Task description:
The entries that follow should be repeated exactly, with no pictures kept.

---- Records

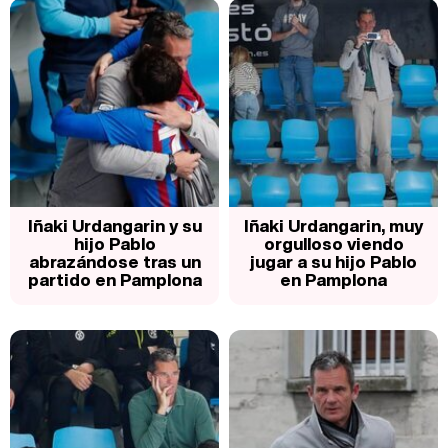
Iñaki Urdangarin y su
Iñaki Urdangarin, muy
hijo Pablo
orgulloso viendo
abrazándose tras un
jugar a su hijo Pablo
partido en Pamplona
en Pamplona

--------

Response area:
Iñaki Urdangarin y su
Iñaki Urdangarin, muy
hijo Pablo
orgulloso viendo
abrazándose tras un
jugar a su hijo Pablo
partido en Pamplona
en Pamplona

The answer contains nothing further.